Jeśli szukasz okazji do randki w Internecie lub partnera do przygodnego seksu, uważaj na swoje dane. Wprawdzie panuje powszechne przekonanie, że w sieci jesteśmy anonimowi. Jednak co się stanie, gdy ktoś włamie się na portal randkowy i wykradnie nasze dane? Tak stało się z serwisem AdultFriendFinder, który padł ofiarą ataku hackerów.
Wyciek był poważny – wykradziono nie tylko dane aktywnych użytkowników, ale także, osób, które usunęły swoje konta z serwisu. Wyciek danych dotyczył aż 339 milionów kont. Z tego 19 milionów kont zostało usunięte przez użytkowników, ale ich dane nadal znajdowały się w bazie serwisu. Wykradziono podczas włamania dane użytkowników serwisów penthouse.com – 7 milionów kont, i cams.com – 62 miliony kont.
Jakie dane wyciekły z AdultFriendFinder
Choć sprawcy ataku na serwis AdultFriendFinder pozostają nieznani to wiadomo, jakie dane wyciekły. Kradzież dotyczyła zatem:
- nazw użytkowników,
- adresów e-mail,
- haseł, które zaszyfrowano łatwą do złamania metodą SHA-1,
- dat ostatnich logowań,
- informacji o płatnościach.
Wprawdzie przedstawiciele serwisu AdultFriendFinder nie potwierdzili informacji o włamaniu. Przyznali jednak, że istniejąca w zabezpieczeniach luka zostanie szybko załatana.

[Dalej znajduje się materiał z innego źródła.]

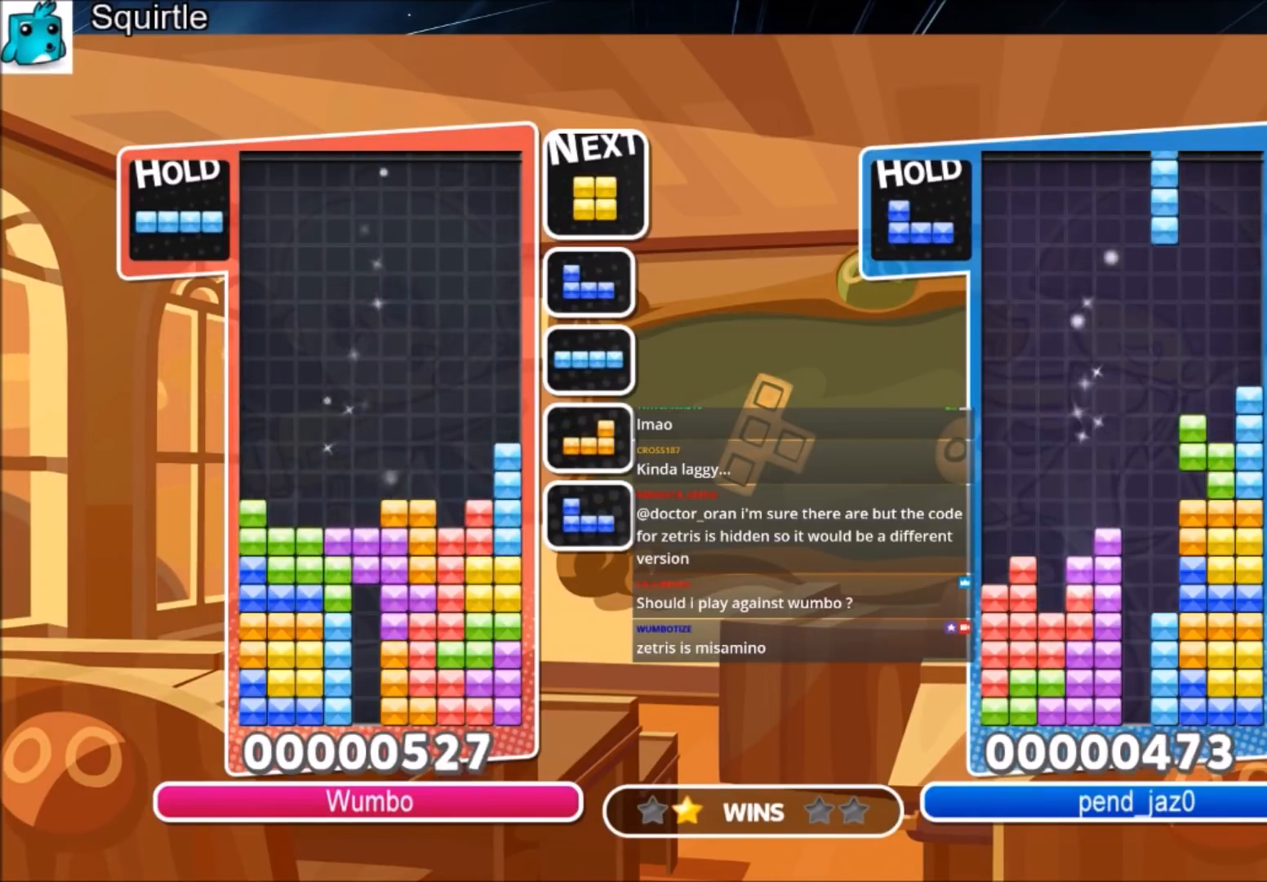
{"keys": [], "events": [[500, "down", "up"]]}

Jak bezpiecznie korzystać z portalu randkowego
Obecnie prowadzone badania dowodzą, że nawet 41% singli szuka swojej drugiej połówki na portalach randkowych. Tego typu strony to także idealne miejsce dla osób szukających okazji do jednorazowego flirtu czy przygodnego seksu. Wiele osób nie chce, by o ich internetowej przygodzie dowiedziała się rodzina, znajomi z pracy czy partner. Niestety, flirt online może łatwo skończyć się kradzieżą danych. Należy zatem pamiętać, by nie posiadać takich samych danych do logowania do swoich kont. Warto też pomyśleć o osobnym adresie e-mail, który będzie wykorzystywany do randek online. Dobrym zabezpieczeniem przed złośliwym oprogramowaniem na portalach randkowych i erotycznych, a także spamem wysyłanym przez rzekomych nowych partnerów będzie aktualny program antywirusowy np. Kaspersky Internet Security, AVG czy Bitdefender.